Tue, 01 Jun 2004

From: Jawawa

S&P warns of oil price impacts on Indonesia

The Jakarta Post, Jakarta

The current high oil prices have the potential to adversely affect the country's national budget, but are likely to have only a slight effect on inflation, Standard & Poor's (S&P) Ratings Services said on Monday.

In its latest analysis on the country's economy as posted on its website, S&P said high oil prices had led to concerns over their potential budgetary impact, given that the Indonesian system of fuel subsidies meant that a rise in oil prices entailed higher subsidy spending.

According to World Bank estimates, however, the effect would actually be positive at a given level of production, with the rise in revenue exceeding the increase in subsidy spending, S&P said.

"The key question therefore is whether production can be sustained at current levels, as underinvestment over the past few years has left Indonesia's oil industry with deteriorating production capacity.

"If the country remains a net oil importer as it did in February and March this year, the budget deficit target of 1.2 percent of GDP for 2004 could be jeopardized," it said.

The report added that the recent slide in the rupiah despite the favorable economic fundamentals demonstrated Indonesia's continued vulnerability to adverse external developments.

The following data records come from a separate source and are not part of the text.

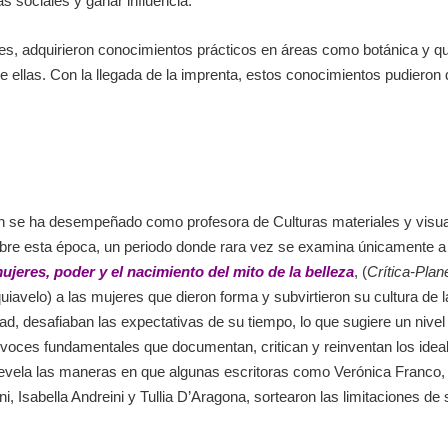
as sociales y ganar influencia.
tes, adquirieron conocimientos prácticos en áreas como botánica y q
e ellas.
Con la llegada de la imprenta, estos conocimientos pudieron d
ién se ha desempeñado como profesora de Culturas materiales y visu
re esta época, un periodo donde rara vez se examina únicamente a l
eres, poder y el nacimiento del mito de la belleza
, (
Crítica-Plan
uiavelo) a las mujeres que dieron forma y subvirtieron su cultura de l
dad, desafiaban las expectativas de su tiempo, lo que sugiere un nivel
oces fundamentales que documentan, critican y reinventan los ideal
 revela las maneras en que algunas escritoras como Verónica Franco
ni, Isabella Andreini y Tullia D’Aragona,
sortearon las limitaciones d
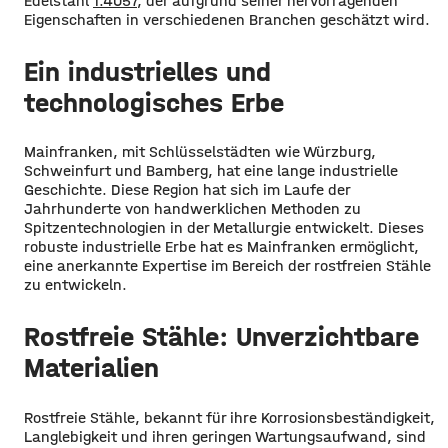
Edelstahl
1.4057
, der aufgrund seiner hervorragenden
Eigenschaften in verschiedenen Branchen geschätzt wird.
Ein industrielles und
technologisches Erbe
Mainfranken, mit Schlüsselstädten wie Würzburg,
Schweinfurt und Bamberg, hat eine lange industrielle
Geschichte. Diese Region hat sich im Laufe der
Jahrhunderte von handwerklichen Methoden zu
Spitzentechnologien in der Metallurgie entwickelt. Dieses
robuste industrielle Erbe hat es Mainfranken ermöglicht,
eine anerkannte Expertise im Bereich der rostfreien Stähle
zu entwickeln.
Rostfreie Stähle: Unverzichtbare
Materialien
Rostfreie Stähle, bekannt für ihre Korrosionsbeständigkeit,
Langlebigkeit und ihren geringen Wartungsaufwand, sind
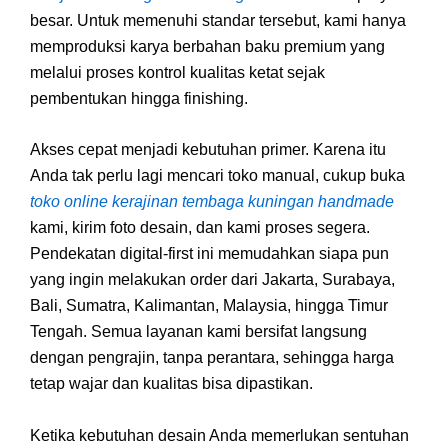
besar. Untuk memenuhi standar tersebut, kami hanya
memproduksi karya berbahan baku premium yang
melalui proses kontrol kualitas ketat sejak
pembentukan hingga finishing.
Akses cepat menjadi kebutuhan primer. Karena itu
Anda tak perlu lagi mencari toko manual, cukup buka
toko online kerajinan tembaga kuningan handmade
kami, kirim foto desain, dan kami proses segera.
Pendekatan digital-first ini memudahkan siapa pun
yang ingin melakukan order dari Jakarta, Surabaya,
Bali, Sumatra, Kalimantan, Malaysia, hingga Timur
Tengah. Semua layanan kami bersifat langsung
dengan pengrajin, tanpa perantara, sehingga harga
tetap wajar dan kualitas bisa dipastikan.
Ketika kebutuhan desain Anda memerlukan sentuhan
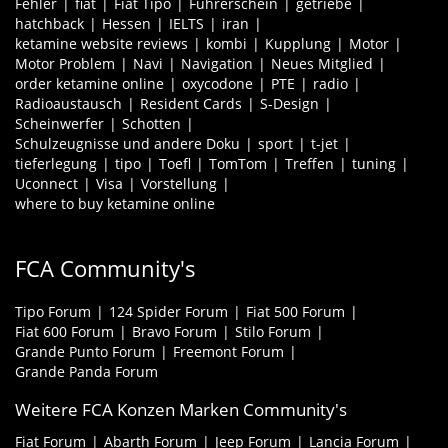
Fehler
fiat
Fiat Tipo
Führerschein
getriebe
hatchback
Hessen
IELTS
iran
ketamine website reviews
kombi
Kupplung
Motor
Motor Problem
Navi
Navigation
Neues Mitglied
order ketamine online
oxycodone
PTE
radio
Radioaustausch
Resident Cards
S-Design
Scheinwerfer
Schotten
Schulzeugnisse und andere Doku
sport
t-jet
tieferlegung
tipo
Toefl
TomTom
Treffen
tuning
Uconnect
Visa
Vorstellung
where to buy ketamine online
FCA Community's
Tipo Forum
124 Spider Forum
Fiat 500 Forum
Fiat 600 Forum
Bravo Forum
Stilo Forum
Grande Punto Forum
Freemont Forum
Grande Panda Forum
Weitere FCA Konzen Marken Community's
Fiat Forum
Abarth Forum
Jeep Forum
Lancia Forum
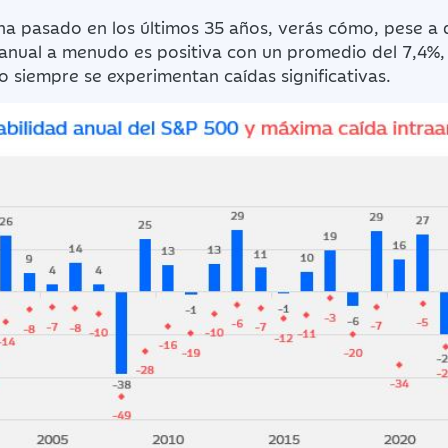
é ha pasado en los últimos 35 años, verás cómo, pese a 
ranual a menudo es positiva con un promedio del 7,4%,
o siempre se experimentan caídas significativas.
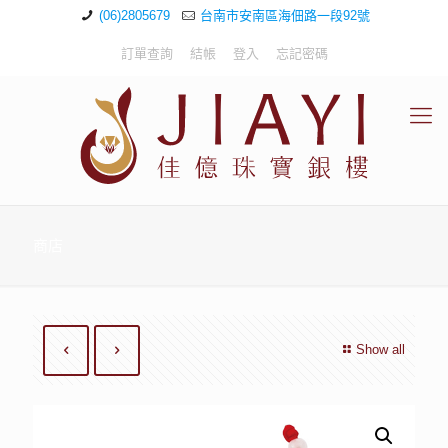
(06)2805679
台南市安南區海佃路一段92號
訂單查詢
結帳
登入
忘記密碼
商店
Show all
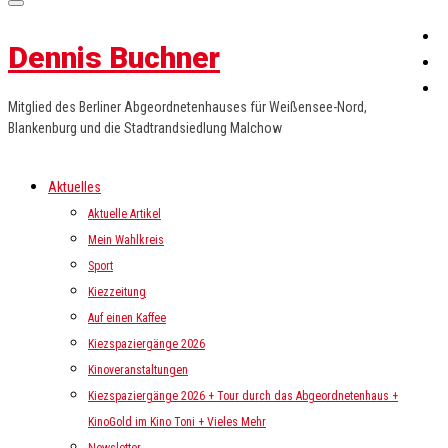
Dennis Buchner
Mitglied des Berliner Abgeordnetenhauses für Weißensee-Nord,
Blankenburg und die Stadtrandsiedlung Malchow
Aktuelles
Aktuelle Artikel
Mein Wahlkreis
Sport
Kiezzeitung
Auf einen Kaffee
Kiezspaziergänge 2026
Kinoveranstaltungen
Kiezspaziergänge 2026 + Tour durch das Abgeordnetenhaus +
KinoGold im Kino Toni + Vieles Mehr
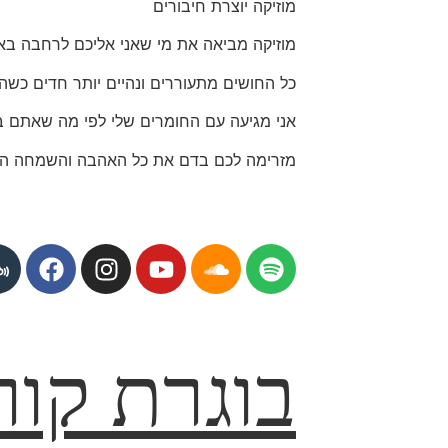
מוזיקה יוצרת חיבורים
מוזיקה מביאה את מי שאני אליכם לרחבה בא
כל החושים מתעוררים ונהיים יותר חדים כשה
אני מגיעה עם החומרים שלי לפי מה שאתם ב
מזרימה לכם בדם את כל האהבה והשמחה הזו
בוגרת קור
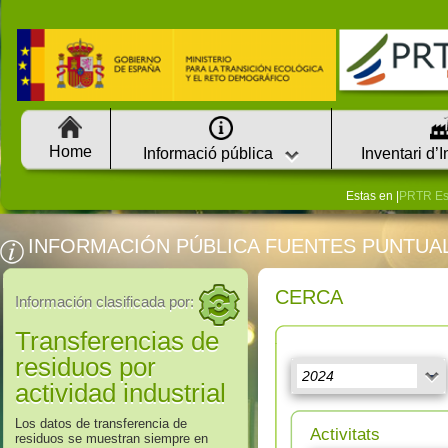
Home
Informació pública
Inventari d’
Estas en |
PRTR E
INFORMACIÓN PÚBLICA FUENTES PUNTUA
CERCA
Información clasificada por:
Transferencias de
residuos por
actividad industrial
Los datos de transferencia de
Activitats
residuos se muestran siempre en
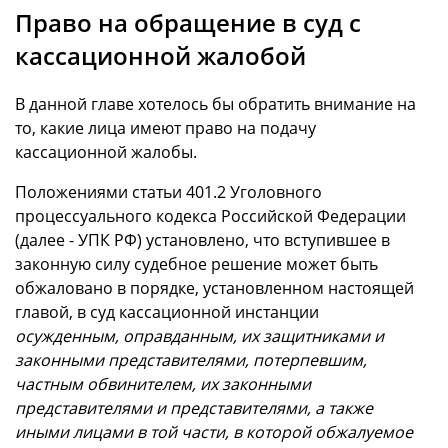
Право на обращение в суд с
кассационной жалобой
В данной главе хотелось бы обратить внимание на
то, какие лица имеют право на подачу
кассационной жалобы.
Положениями статьи 401.2 Уголовного
процессуального кодекса Российской Федерации
(далее - УПК РФ) установлено, что вступившее в
законную силу судебное решение может быть
обжаловано в порядке, установленном настоящей
главой, в суд кассационной инстанции
осужденным, оправданным, их защитниками и
законными представителями, потерпевшим,
частным обвинителем, их законными
представителями и представителями, а также
иными
лицами в той части, в которой обжалуемое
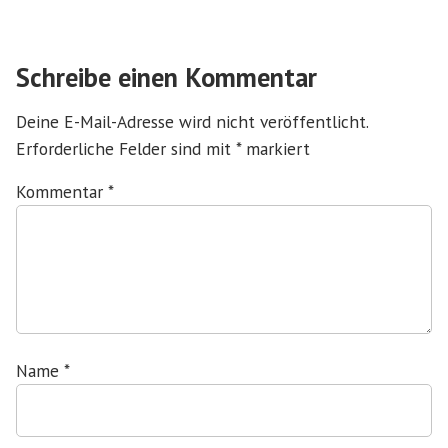
Schreibe einen Kommentar
Deine E-Mail-Adresse wird nicht veröffentlicht.
Erforderliche Felder sind mit
*
markiert
Kommentar
*
Name
*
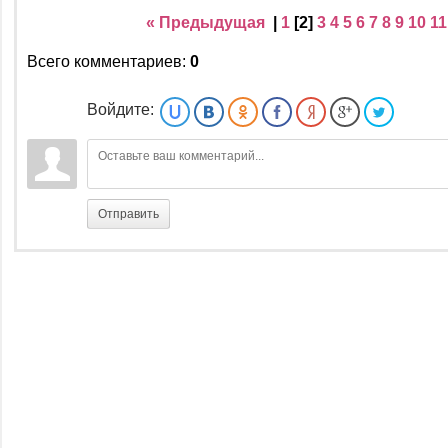
« Предыдущая
|
1
[
2
]
3
4
5
6
7
8
9
10
11
Всего комментариев
:
0
Войдите:
Отправить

"The move was triggered by capital outflows based on expectations of a rising interest rate differential between local and global rates, and is likely to have only a slight inflationary effect," it said.

On May 12, S&P revised its outlook on the country's long-term ratings to positive, reflecting continuing progress in macroeconomic stability, as evidenced by a stable exchange rate, falling inflation, and lower interest rates.

"Credit fundamentals in Indonesia have been improving steadily, if not dramatically, for the past few years," it said in its May 12 press release.

According to the S&P analysis, the country's continuing ability to meet its external debt obligations remains dependent on confidence in the government and economy. Successful recent legislative elections prove that the country's democracy is maturing and indicate that the country's first-ever direct presidential elections later this year have every chance of being conducted peacefully.

"The potential for faster economic growth, however, remains contingent on a broad range of reforms, particularly in the judicial, legal and labor sectors. If there is only slow improvement in these issues, it would adversely affect the country's growth potential," S&P warned.

S&P now rates the country's foreign currency at B/positive/B, while its local currency is rated at B+/Positive/B.